Once again, visual data tells a really cool story -- it's great to see
about 14 months of data summarized in a visual way.
In these charts, I decided to focus on Google, MSN, and Yahoo search
engine bots and referrers. There's quite a few other bots, but
these three make up the vast majority, and the even when the other bots
hit, I'm not seeing any interesting traffic generated from their
respective portal. The clearest and easiest solution was to
simply omit them for the time being, but they can be added when/if
needed.
What's really interesting is watching the ramp up of the various
engines as they index the site over the first few months (September
2004). The number of requests have a direct relationship with the
bandwidth usage of the bots, and it's no secret that MSNBot is
quite, um, err, a bandwidth hog.

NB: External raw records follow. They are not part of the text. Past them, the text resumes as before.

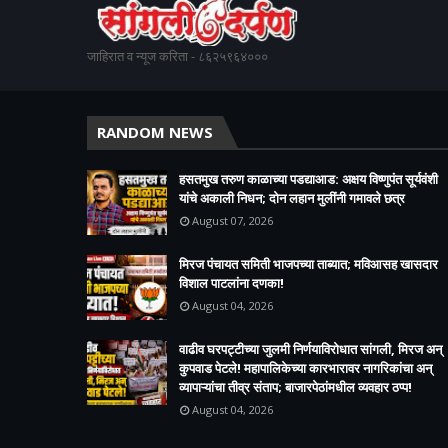
जाहिरात व न्यूज करिता - ८६२५९६४०००
RANDOM NEWS
हसतमुख तरुण काळाच्या पडद्याआड: अक्षय विष्णुपंत सूर्यवंशी
यांचे अकाली निधन; दोन लहान मुलींनी गमावले छत्र
August 07, 2026
मिरज पंचायत समिती भाजपच्या ताब्यात; मविआसह खासदार
विशाल पाटलांना दणका!
August 04, 2026
वाढीव घरपट्टीच्या जुलमी निर्णयाविरोधात सांगली, मिरज अन्
कुपवाड पेटले! महापालिकेच्या कारभारावर नागरिकांचा अन्
व्यापाऱ्यांचा तीव्र संताप; बाजारपेठांमधील व्यवहार ठप्प!​
August 04, 2026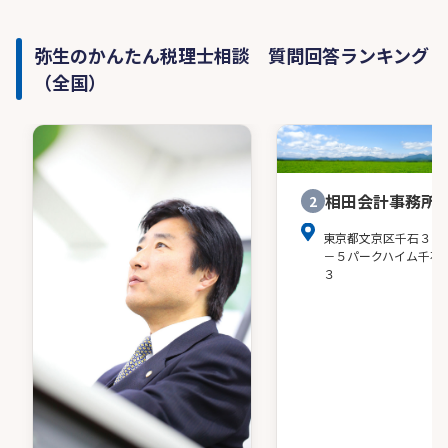
弥生のかんたん税理士相談 質問回答ランキング
（全国）
相田会計事務所
2
東京都文京区千石３－
－５パークハイム千石
３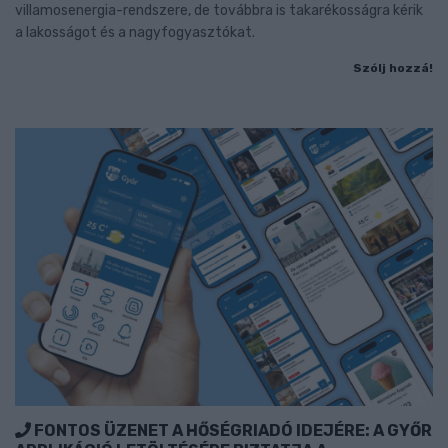
villamosenergia-rendszere, de továbbra is takarékosságra kérik
a lakosságot és a nagyfogyasztókat.
Szólj hozzá!
FONTOS ÜZENET A HŐSÉGRIADÓ IDEJÉRE: A GYŐR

There, I admitted it.
What I don't know is how and if the behavior is indicative of site
maturity and content versus the changing of the algorithms the search engine
bots use. For example, there's a huge spike in September 2005 (mainly from MSN, but also from the others) --
this may be caused by an increase in blogging activity (notice a
correlation with the
Traffic Analysis
data). At best, though, it's too early to tell since October has
just begun and those numbers will undoubtedly gain quickly on
September's data.
The Search Engine Referrals chart shows the number of referrals I'm
getting from the various sites. I'm not surprised at all to see
Google well above the others; to me, this illustrates Google's
popularity and what is likely a more effective indexing strategy --
Google is certainly taking less bandwidth.
Both charts seem to indicate that October will be a very busy month,
since the numbers for every data point have surpassed
September for the same time frame, except for the number of hits from MSN's bot. Going
forward, I'd like to do drill down into the data to see the frequency and
duration of the crawls -- unfortunately, I do not have enough data to
construct much of a detailed history, but it will be there going forward.